Die De­ploy­ment-Targets sind die Knoten, auf denen deine Apps am Ende laufen. Sie benötigen lediglich den Remote-Agent und einen passenden Adapter (z. B. für Ku­ber­netes oder Fleet), um Befehle von deinem Client zu empfangen.

Bild: Panamax Architektur
So greifen die Kom­po­nen­ten von Panamax in­ein­an­der

Panamax ist ideal, wenn du komplexe Struk­tu­ren grafisch verwalten und dabei flexibel bei der Or­ches­trie­rung bleiben willst.

Drone

Drone ist eine schlanke Plattform für Con­ti­nuous In­te­gra­ti­on. Damit ziehst du dir au­to­ma­tisch den neuesten Code aus Re­po­si­to­rys wie GitHub und testest ihn sofort in iso­lier­ten Con­tai­nern. Du erhältst Berichte direkt per E-Mail und jeder Testlauf startet in einer sauberen Umgebung.

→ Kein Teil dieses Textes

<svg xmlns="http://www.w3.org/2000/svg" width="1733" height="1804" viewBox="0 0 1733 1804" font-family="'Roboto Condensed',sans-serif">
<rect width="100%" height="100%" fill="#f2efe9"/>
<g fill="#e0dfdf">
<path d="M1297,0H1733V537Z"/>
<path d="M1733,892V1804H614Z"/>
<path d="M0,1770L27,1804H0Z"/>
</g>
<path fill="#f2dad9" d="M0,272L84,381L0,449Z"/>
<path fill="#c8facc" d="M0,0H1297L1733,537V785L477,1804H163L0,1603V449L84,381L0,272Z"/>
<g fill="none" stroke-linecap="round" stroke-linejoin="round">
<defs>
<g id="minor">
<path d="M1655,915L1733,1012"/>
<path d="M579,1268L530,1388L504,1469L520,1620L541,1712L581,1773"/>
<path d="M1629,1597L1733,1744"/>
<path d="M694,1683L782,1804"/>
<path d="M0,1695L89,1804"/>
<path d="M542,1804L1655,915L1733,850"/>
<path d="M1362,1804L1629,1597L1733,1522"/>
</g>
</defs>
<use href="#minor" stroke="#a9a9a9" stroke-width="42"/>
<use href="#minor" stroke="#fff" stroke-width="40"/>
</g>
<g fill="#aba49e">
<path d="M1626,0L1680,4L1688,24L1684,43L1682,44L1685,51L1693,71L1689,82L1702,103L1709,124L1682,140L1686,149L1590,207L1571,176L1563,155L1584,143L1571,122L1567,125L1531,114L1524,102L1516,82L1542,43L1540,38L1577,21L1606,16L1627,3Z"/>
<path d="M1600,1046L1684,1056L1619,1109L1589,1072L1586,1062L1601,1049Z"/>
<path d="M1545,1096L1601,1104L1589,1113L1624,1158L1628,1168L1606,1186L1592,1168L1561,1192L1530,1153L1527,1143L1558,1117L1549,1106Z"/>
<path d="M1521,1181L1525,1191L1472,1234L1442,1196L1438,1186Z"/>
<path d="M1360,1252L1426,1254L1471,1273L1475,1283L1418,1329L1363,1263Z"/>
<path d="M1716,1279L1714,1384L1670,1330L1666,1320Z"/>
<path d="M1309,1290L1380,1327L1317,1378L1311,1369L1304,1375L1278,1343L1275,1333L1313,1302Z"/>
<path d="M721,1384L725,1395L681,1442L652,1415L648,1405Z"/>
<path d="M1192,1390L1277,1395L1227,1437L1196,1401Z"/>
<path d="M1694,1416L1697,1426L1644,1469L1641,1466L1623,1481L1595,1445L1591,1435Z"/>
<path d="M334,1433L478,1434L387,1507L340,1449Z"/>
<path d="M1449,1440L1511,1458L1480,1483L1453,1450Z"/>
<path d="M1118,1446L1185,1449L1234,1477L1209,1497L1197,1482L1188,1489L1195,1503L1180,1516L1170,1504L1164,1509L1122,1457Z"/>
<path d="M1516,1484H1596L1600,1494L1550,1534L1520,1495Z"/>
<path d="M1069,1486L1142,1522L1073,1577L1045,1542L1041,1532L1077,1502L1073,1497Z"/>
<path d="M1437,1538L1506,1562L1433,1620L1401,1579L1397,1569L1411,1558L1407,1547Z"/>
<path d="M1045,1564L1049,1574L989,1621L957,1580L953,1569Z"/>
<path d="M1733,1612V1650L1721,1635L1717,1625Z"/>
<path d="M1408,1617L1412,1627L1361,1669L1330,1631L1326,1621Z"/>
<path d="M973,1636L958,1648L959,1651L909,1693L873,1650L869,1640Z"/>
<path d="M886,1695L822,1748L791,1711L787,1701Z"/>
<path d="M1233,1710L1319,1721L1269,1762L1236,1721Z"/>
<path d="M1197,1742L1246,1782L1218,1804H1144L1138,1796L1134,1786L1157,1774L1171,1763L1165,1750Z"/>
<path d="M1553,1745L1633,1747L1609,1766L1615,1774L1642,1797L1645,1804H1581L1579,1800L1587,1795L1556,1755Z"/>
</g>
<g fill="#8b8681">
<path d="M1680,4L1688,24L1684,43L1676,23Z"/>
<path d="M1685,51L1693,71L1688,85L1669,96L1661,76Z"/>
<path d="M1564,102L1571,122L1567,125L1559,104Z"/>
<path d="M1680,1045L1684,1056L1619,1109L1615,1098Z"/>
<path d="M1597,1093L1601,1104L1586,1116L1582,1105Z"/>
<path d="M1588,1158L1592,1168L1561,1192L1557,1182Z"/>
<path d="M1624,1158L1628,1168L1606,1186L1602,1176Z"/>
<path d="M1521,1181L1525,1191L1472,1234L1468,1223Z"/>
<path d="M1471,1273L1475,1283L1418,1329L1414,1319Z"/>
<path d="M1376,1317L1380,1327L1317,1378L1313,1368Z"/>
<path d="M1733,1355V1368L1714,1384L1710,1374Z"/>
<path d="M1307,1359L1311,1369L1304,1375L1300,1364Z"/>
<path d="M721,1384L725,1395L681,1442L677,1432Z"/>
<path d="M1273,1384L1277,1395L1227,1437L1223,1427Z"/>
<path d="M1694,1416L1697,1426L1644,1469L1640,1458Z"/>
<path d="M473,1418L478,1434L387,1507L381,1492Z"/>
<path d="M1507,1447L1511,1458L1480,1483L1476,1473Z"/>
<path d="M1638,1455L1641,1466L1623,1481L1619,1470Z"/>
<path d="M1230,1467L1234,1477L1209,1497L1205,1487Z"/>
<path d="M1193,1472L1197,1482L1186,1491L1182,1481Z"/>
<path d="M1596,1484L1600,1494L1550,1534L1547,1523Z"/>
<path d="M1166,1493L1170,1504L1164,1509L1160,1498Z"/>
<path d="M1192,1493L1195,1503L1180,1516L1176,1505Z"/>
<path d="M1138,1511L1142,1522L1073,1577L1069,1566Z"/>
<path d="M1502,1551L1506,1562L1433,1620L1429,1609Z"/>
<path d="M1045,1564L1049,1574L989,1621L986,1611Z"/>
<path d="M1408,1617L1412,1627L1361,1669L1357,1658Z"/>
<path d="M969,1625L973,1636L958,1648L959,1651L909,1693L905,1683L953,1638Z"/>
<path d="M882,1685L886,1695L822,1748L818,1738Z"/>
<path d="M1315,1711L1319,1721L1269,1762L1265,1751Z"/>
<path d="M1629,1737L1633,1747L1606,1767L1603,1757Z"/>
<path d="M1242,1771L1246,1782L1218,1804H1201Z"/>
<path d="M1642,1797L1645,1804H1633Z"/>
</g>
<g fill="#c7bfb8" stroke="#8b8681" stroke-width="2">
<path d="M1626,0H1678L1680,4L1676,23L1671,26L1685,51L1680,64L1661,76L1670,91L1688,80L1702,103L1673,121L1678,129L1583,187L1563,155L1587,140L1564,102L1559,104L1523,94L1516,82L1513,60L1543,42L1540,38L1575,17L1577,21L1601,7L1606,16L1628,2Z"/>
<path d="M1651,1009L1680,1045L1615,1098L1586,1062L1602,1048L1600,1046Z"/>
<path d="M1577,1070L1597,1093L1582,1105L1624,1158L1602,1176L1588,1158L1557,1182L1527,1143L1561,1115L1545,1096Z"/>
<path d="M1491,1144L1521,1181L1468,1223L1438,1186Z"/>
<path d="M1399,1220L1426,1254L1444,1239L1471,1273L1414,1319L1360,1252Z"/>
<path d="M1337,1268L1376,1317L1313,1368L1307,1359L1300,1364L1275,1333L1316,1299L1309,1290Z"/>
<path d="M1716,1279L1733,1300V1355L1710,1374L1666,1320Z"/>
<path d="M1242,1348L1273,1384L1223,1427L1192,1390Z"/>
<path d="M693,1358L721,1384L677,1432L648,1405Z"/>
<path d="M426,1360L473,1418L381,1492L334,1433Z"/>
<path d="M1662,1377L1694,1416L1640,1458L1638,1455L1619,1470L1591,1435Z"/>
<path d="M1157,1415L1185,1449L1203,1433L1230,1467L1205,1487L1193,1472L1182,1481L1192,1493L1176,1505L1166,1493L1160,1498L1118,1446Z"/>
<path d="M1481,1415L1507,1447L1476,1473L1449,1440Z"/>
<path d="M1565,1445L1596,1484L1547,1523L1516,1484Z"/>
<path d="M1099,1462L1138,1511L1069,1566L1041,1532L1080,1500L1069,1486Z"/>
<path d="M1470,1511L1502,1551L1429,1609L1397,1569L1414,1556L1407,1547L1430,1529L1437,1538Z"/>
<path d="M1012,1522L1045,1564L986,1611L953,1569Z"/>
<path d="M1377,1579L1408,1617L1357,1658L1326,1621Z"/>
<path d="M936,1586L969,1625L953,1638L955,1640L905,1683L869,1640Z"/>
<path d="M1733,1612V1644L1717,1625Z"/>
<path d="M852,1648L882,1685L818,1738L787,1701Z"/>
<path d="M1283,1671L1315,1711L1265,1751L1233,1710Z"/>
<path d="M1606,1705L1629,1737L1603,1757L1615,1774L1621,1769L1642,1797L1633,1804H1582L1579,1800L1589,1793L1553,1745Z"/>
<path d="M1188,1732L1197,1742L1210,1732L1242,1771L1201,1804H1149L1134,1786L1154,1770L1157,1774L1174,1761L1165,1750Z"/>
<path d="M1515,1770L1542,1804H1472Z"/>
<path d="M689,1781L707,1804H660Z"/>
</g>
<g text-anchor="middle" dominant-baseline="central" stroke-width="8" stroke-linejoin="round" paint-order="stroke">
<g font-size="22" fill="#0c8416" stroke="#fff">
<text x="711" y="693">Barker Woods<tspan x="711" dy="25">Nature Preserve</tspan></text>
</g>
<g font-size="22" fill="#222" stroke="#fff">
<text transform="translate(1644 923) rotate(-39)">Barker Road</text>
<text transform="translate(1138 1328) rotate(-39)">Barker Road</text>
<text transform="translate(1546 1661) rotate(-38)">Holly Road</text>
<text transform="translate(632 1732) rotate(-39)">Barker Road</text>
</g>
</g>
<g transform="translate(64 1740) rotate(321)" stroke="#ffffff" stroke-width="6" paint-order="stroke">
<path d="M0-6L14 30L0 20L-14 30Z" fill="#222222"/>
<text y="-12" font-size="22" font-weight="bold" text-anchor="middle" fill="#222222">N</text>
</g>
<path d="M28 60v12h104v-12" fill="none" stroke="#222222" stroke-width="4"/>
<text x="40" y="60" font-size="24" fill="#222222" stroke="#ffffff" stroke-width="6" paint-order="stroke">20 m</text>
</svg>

Drone ist perfekt in Docker in­te­griert und un­ter­stützt Sprachen wie PHP, Node.js, Ruby, Go oder Python. Es ist eine tolle Open-Source-Al­ter­na­ti­ve zu Tools wie Jenkins, die oft komplexer in der Hand­ha­bung sind.

OpenStack

Für eigene Cloud-Struk­tu­ren ist OpenStack der Gold­stan­dard. Damit ver­wal­test du Speicher, CPU und Netzwerke deines Re­chen­zen­trums über ein zentrales Dashboard.

Die modulare Ar­chi­tek­tur bietet dir alles, was du brauchst:

  • Zun: Der Service für Container. Er erlaubt dir das Ma­nage­ment von Apps, ohne dass du dich um die Server-Details kümmern musst.
  • Neutron & kuryr: Neutron regelt das Netzwerk, während kuryr als Brücke zu Docker dient.
  • Keystone: Dein Si­cher­heits­sys­tem für Iden­ti­tä­ten und Zu­griffs­rech­te.

Mehr dazu liest du in unserem Artikel über OpenStack.

D2iQ DC/OS

DC/OS steht für „Dis­tri­bu­ted Cloud Operating System“ und basiert auf Apache Mesos. Es fungiert quasi als Be­triebs­sys­tem für dein ganzes Re­chen­zen­trum. Es bündelt alle Res­sour­cen zu einem großen, logischen System, das du so einfach wie einen einzelnen PC steuerst.

Die Software au­to­ma­ti­siert das Res­sour­cen­ma­nage­ment und das Sche­du­ling. Die Ver­wal­tung erfolgt über CLI oder Web-Interface. Zu den Kern­stü­cken gehören:

  • Mesos-Master & Agents: Der Master plant die Aufgaben, die Agents führen sie in Con­tai­nern aus und melden freie Ka­pa­zi­tä­ten zurück.
  • Marathon: Das „init-System“ für deine Apps. Es startet, überwacht und skaliert deine Dienste im Cluster.

Mit dem „Universe“ gibt es zudem einen App-Katalog, aus dem du Tools wie Spark, Cassandra oder Jenkins mit einem Klick in­stal­lierst.

Si­cher­heit in der Docker-Welt

Docker nutzt clevere Iso­la­ti­ons­tech­ni­ken wie Name­spaces, um Prozesse von­ein­an­der zu trennen. Dennoch teilen sich Container denselben Kernel, weshalb sie nicht ganz so streng isoliert sind wie klas­si­sche VMs. world4you empfiehlt daher zu­sätz­li­che Si­cher­heits­an­ker wie AppArmor oder SELinux.

  • AppArmor: Regelt, auf welche Dateien ein Container zugreifen darf.
  • SELinux: Ein Regelwerk für den Zugriff auf Kernel-Res­sour­cen.
  • Seccomp: Überwacht und be­schränkt Sys­tem­auf­ru­fe.

Ein weiteres Thema ist die Herkunft von Images. Da jeder im Docker-Hub Inhalte hochladen kann, solltest du nur ver­trau­ens­wür­di­gen Quellen vertrauen. Achte auf zer­ti­fi­zier­te Images: Docker bietet ein Programm an, bei dem Software auf Herz und Nieren geprüft wird. Das gibt dir die nötige Si­cher­heit für deine Pro­duk­tiv­sys­te­me.